**Task goal:** The answer should be one number, the count of lines in the data with "vous".

(Page-level text extractions)
____
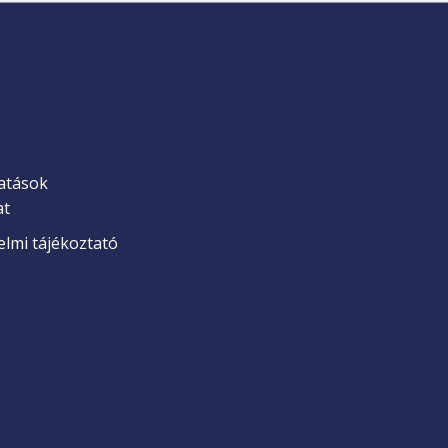
atások
at
lmi tájékoztató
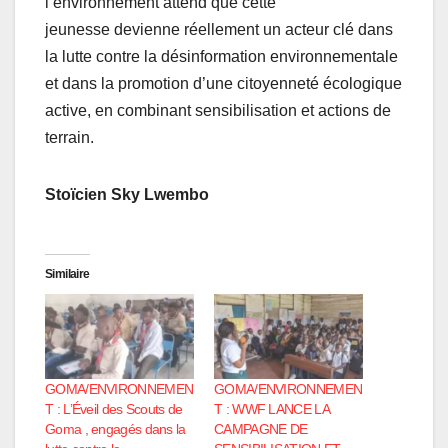
l’environnement attend que cette
jeunesse devienne réellement un acteur clé dans
la lutte contre la désinformation environnementale
et dans la promotion d’une citoyenneté écologique
active, en combinant sensibilisation et actions de
terrain.
Stoïcien Sky Lwembo
Similaire
GOMA/ENVIRONNEMEN
GOMA/ENVIRONNEMEN
T : L’Éveil des Scouts de
T : WWF LANCE LA
Goma , engagés dans la
CAMPAGNE DE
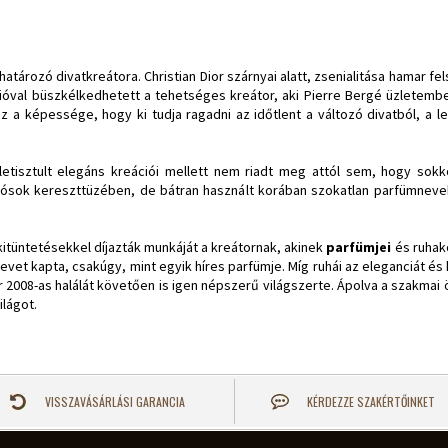
tározó divatkreátora. Christian Dior szárnyai alatt, zsenialitása hamar fel
cióval büszkélkedhetett a tehetséges kreátor, aki Pierre Bergé üzletembe
az a képessége, hogy ki tudja ragadni az időtlent a változó divatból, 
letisztult elegáns kreációi mellett nem riadt meg attól sem, hogy sokko
otósok kereszttüzében, de bátran használt korában szokatlan parfümnevek
kitüntetésekkel díjazták munkáját a kreátornak, akinek
parfümjei
és ruhak
evet kapta, csakúgy, mint egyik híres parfümje. Míg ruhái az eleganciát és 
 2008-as halálát követően is igen népszerű világszerte. Ápolva a szakmai 
ilágot.
VISSZAVÁSÁRLÁSI GARANCIA
KÉRDEZZE SZAKÉRTŐINKET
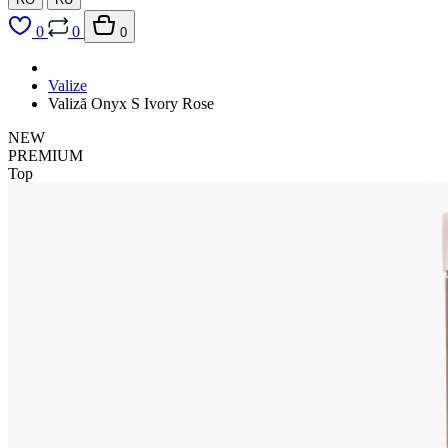
0
0
0
Valize
Valiză Onyx S Ivory Rose
NEW
PREMIUM
Top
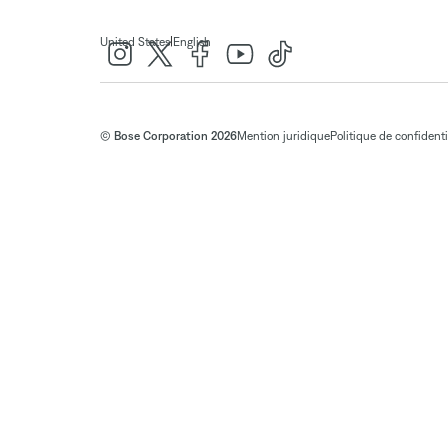
|
United States
English
© Bose Corporation 2026
Mention juridique
Politique de confidenti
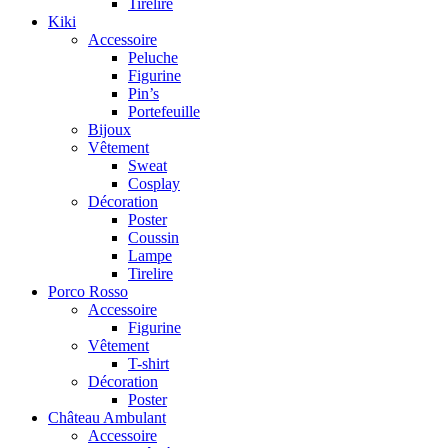
Tirelire
Kiki
Accessoire
Peluche
Figurine
Pin’s
Portefeuille
Bijoux
Vêtement
Sweat
Cosplay
Décoration
Poster
Coussin
Lampe
Tirelire
Porco Rosso
Accessoire
Figurine
Vêtement
T-shirt
Décoration
Poster
Château Ambulant
Accessoire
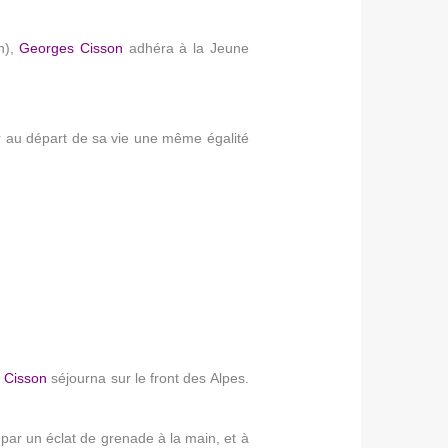
on),
Georges Cisson
adhéra à la Jeune
oir au départ de sa vie une même égalité
 Cisson
séjourna sur le front des Alpes.
 par un éclat de grenade à la main, et à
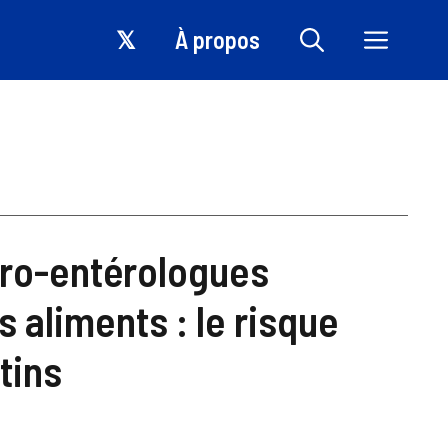
𝕏
À propos
ro-entérologues
 aliments : le risque
tins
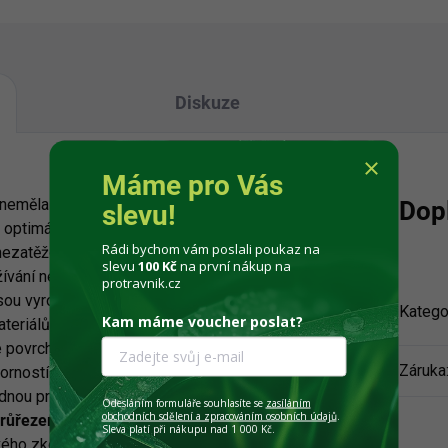
Diskuze
Máme pro Vás
e neměla samovolně během práce trhat
Dop
slevu!
optimální elesticitou tak, aby se mohla
Rádi bychom vám poslali poukaz na
a nezatěžovala nadměrně pohon
slevu
100 Kč
na první nákup na
žívání neoriginálních či neznačkových
protravnik.cz
sou vyrobeny z kvalitních
Katego
Kam máme voucher poslat?
eriálů na bázi kombinace tří polymerů,
je povrchově velmi kluzká, nevsakuje
Záruka
dorností a odolností. Na výběr máme
dnou pro použití po celý rok.
Struna s
Odesláním formuláře souhlasíte se
zasíláním
obchodních sdělení a zpracováním osobních údajů
.
průřezem
(typ SL), vyniká sníženou
Sleva platí při nákupu nad 1 000 Kč.
vého zkoucení struny spočívá v lepší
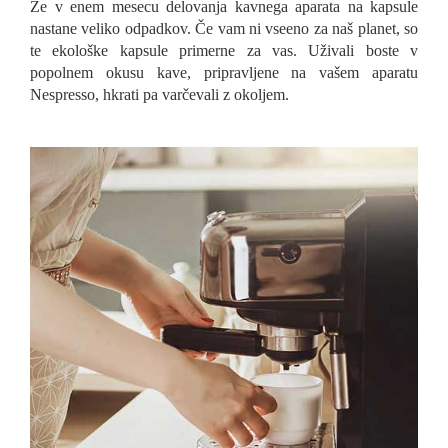
Že v enem mesecu delovanja kavnega aparata na kapsule
nastane veliko odpadkov. Če vam ni vseeno za naš planet, so
te ekološke kapsule primerne za vas. Uživali boste v
popolnem okusu kave, pripravljene na vašem aparatu
Nespresso, hkrati pa varčevali z okoljem.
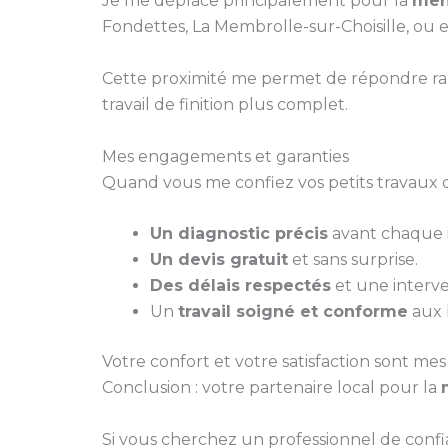
Je me déplace principalement pour la
men
Fondettes, La Membrolle-sur-Choisille, ou 
Cette proximité me permet de répondre ra
travail de finition plus complet.
Mes engagements et garanties
Quand vous me confiez vos petits travaux d
Un diagnostic précis
avant chaque i
Un devis gratuit
et sans surprise.
Des délais respectés
et une interve
Un
travail soigné et conforme
aux 
Votre confort et votre satisfaction sont mes 
Conclusion : votre partenaire local pour la
Si vous cherchez un professionnel de conf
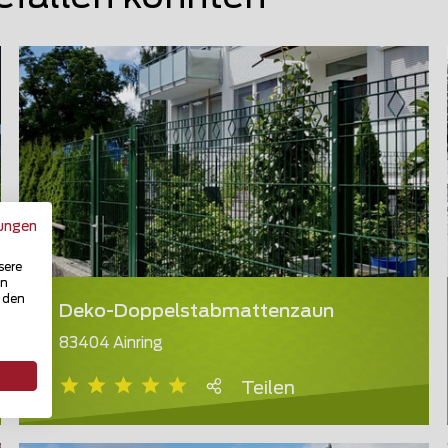
ungen
sere
in
u den
Deko-Doppelstabmattenzaun
83404 Ainring
Teilen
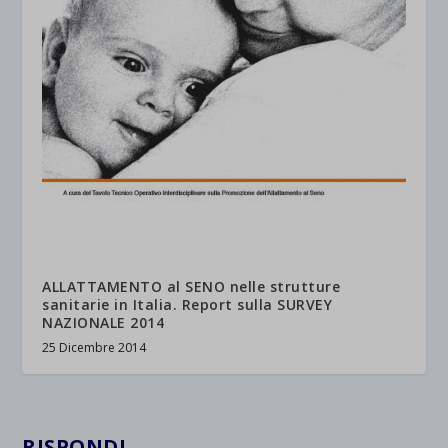
ALLATTAMENTO al SENO nelle strutture
sanitarie in Italia. Report sulla SURVEY
NAZIONALE 2014
25 Dicembre 2014
RISPONDI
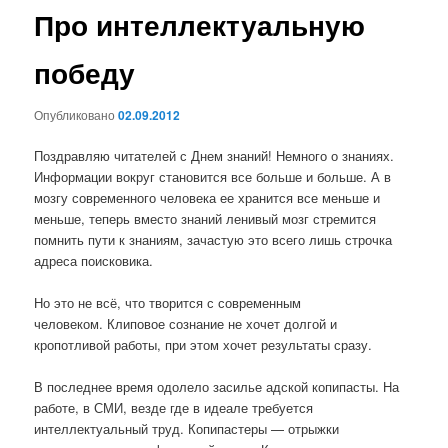
Про интеллектуальную
победу
Опубликовано
02.09.2012
Поздравляю читателей с Днем знаний! Немного о знаниях.
Информации вокруг становится все больше и больше. А в
мозгу современного человека ее хранится все меньше и
меньше, теперь вместо знаний ленивый мозг стремится
помнить пути к знаниям, зачастую это всего лишь строчка
адреса поисковика.
Но это не всё, что творится с современным
человеком. Клиповое сознание не хочет долгой и
кропотливой работы, при этом хочет результаты сразу.
В последнее время одолело засилье адской копипасты. На
работе, в СМИ, везде где в идеале требуется
интеллектуальный труд. Копипастеры — отрыжки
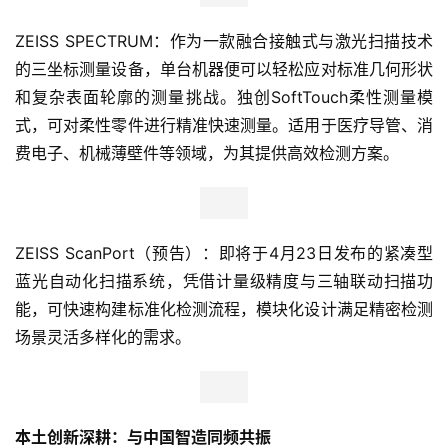
ZEISS SPECTRUM：作为一款融合接触式与激光扫描技术
的三坐标测量设备，单台机器便可以轻松应对标准几何形状
和复杂表面轮廓的测量挑战。独创SoftTouch柔性测量模
式，可对柔性零件进行精准快速测量。适用于医疗导管、消
费电子、机械薄壁件等领域，为其提供高效检测方案。
ZEISS ScanPort（预告）：即将于4月23日发布的紧凑型
蓝光自动化扫描系统，凭借计量级精度与三轴联动扫描功
能，可快速构建标准化检测流程，模块化设计满足精密检测
首
页
场景灵活多样化的需求。
新
商
本土创新深耕：与中国智造同频共振
业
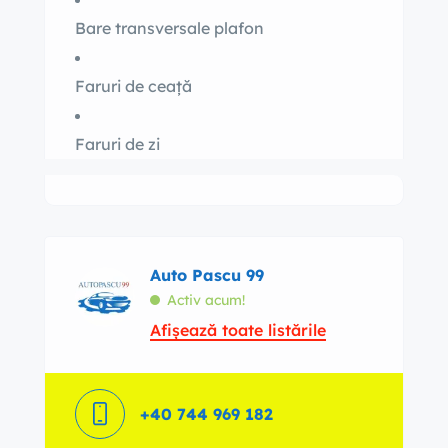
Bare transversale plafon
Faruri de ceață
Faruri de zi
Auto Pascu 99
Activ acum!
Afișează toate listările
+40 744 969 182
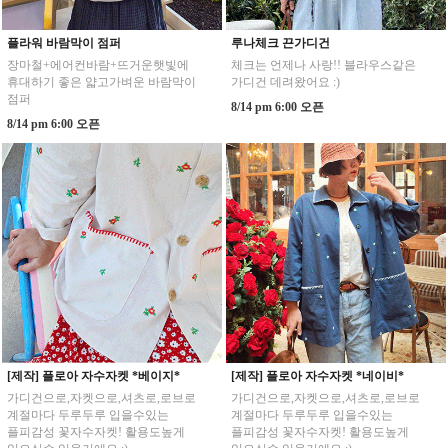
플라워 바람막이 점퍼
루나체크 끈가디건
장마철+에어컨바람+뜨거운햇빛에
체크는 언제나 사랑!! 블라우스같은
휴대하기 좋은 얇고가벼운 바람막이
가디건 데려왔어요 :)
점퍼
8/14 pm 6:00 오픈
8/14 pm 6:00 오픈
[제작] 플로아 자수자켓 *베이지*
[제작] 플로아 자수자켓 *네이비*
가디건으로,자켓으로,셔츠로,로브로
가디건으로,자켓으로,셔츠로,로브로
계절마다 두루두루 입을수있는
계절마다 두루두루 입을수있는
플피감성 꽃자수자켓! 활용도높게
플피감성 꽃자수자켓! 활용도높게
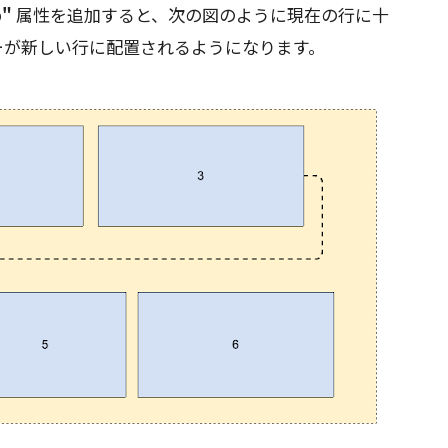
p"
属性を追加すると、次の図のように現在の行に十
ーが新しい行に配置されるようになります。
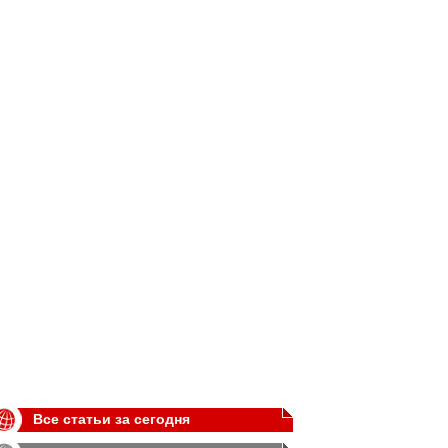
Все статьи за сегодня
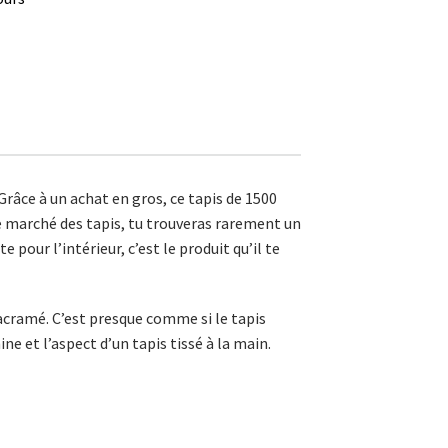
râce à un achat en gros, ce tapis de 1500
e marché des tapis, tu trouveras rarement un
e pour l’intérieur, c’est le produit qu’il te
macramé. C’est presque comme si le tapis
ne et l’aspect d’un tapis tissé à la main.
____
**Solution to this exercise:** 2